Neste contexto, Ana Mendes Godinho disse que dos 60 mil pedidos para o AERT "há 21 mil pendentes, em análise, e destes 60% não cumprem a quebra de rendimentos de 40% do último trimestre de 2020 face a 2019 nem de 2020 face a 2019", um dos requisitos para aceder ao apoio.

"Daí a necessidade de alterar o AERT", defendeu a governante.

Ana Mendes Godinho anunciou na audição de hoje que o AERT vai ser alargado a mais trabalhadores, passando a abranger a quebra de rendimentos registada no primeiro trimestre de 2021 face a 2019 ou então face a 2020 "para aqueles que não tenham tido rendimentos em 2019".

As alterações terão efeitos retroativos a janeiro e quem viu o seu pedido indeferido ainda poderá aceder ao apoio, se cumprir os novos requisitos, tendo a Segurança Social enviado na segunda-feira emails aos beneficiários para que antecipem a declaração de rendimentos relativa ao primeiro trimestre para que isso seja possível, indicou.

Os deputados do BE e do PCP também questionaram a ministra sobre quantos trabalhadores estão a receber o valor mínimo do AERT (50 euros), mas Ana Mendes Godinho não respondeu, sublinhando por outro lado que fevereiro foi o mês com a percentagem mais baixa de trabalhadores independentes a receber o valor mínimo dos apoios (38%).

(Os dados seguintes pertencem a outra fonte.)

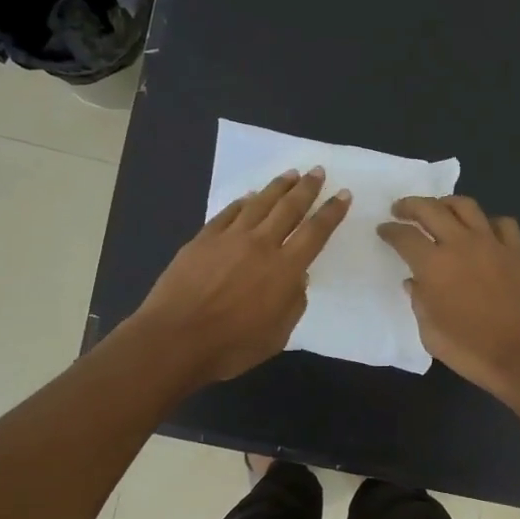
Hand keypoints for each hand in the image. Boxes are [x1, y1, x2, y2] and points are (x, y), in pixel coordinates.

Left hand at [130, 168, 349, 383]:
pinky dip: (242, 202)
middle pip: (289, 208)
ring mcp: (229, 238)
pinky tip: (248, 197)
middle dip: (307, 188)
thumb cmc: (231, 346)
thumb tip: (298, 279)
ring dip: (278, 187)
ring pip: (259, 203)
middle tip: (317, 171)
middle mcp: (261, 245)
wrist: (176, 338)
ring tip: (291, 174)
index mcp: (285, 270)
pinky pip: (228, 213)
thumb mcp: (277, 336)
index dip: (331, 212)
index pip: (315, 233)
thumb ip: (293, 304)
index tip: (344, 194)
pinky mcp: (203, 239)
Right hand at [378, 195, 519, 399]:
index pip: (404, 236)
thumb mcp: (430, 333)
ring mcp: (492, 244)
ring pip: (466, 206)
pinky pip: (502, 224)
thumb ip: (419, 301)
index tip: (383, 230)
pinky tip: (482, 232)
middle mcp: (460, 244)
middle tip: (401, 209)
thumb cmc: (470, 349)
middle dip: (410, 205)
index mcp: (433, 265)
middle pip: (431, 209)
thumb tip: (415, 282)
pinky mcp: (517, 252)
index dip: (390, 230)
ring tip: (439, 210)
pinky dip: (488, 223)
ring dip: (446, 204)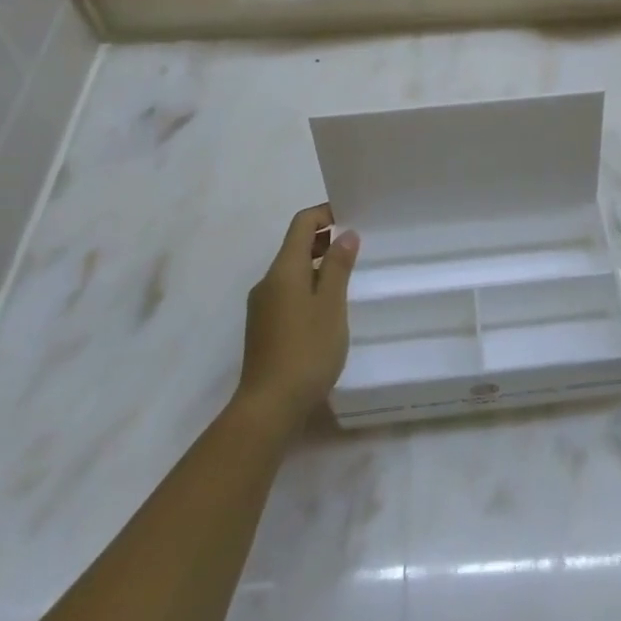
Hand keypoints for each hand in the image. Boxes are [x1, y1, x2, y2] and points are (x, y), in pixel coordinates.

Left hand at [235, 204, 359, 436]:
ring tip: (348, 275)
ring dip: (318, 265)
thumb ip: (338, 267)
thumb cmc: (307, 350)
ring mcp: (263, 306)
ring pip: (292, 271)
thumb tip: (345, 234)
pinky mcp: (264, 327)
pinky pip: (288, 292)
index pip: (301, 225)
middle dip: (324, 239)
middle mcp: (268, 282)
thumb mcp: (331, 305)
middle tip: (357, 245)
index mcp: (284, 270)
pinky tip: (329, 307)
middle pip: (295, 246)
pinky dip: (309, 286)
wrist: (269, 406)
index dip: (325, 214)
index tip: (352, 217)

De acordo com a ministra, janeiro e fevereiro foram os meses em que a média do valor do apoio foi mais alta, desde março de 2020, início da pandemia.

O AERT entrou em vigor em janeiro com o OE2021 e destina-se aos trabalhadores em desproteção económica causada pela pandemia da doença covid-19 e prevê um apoio entre 50 euros e 501,16 euros, mas está sujeito a condição de recursos (definida em função dos rendimentos do agregado familiar) na maioria dos casos.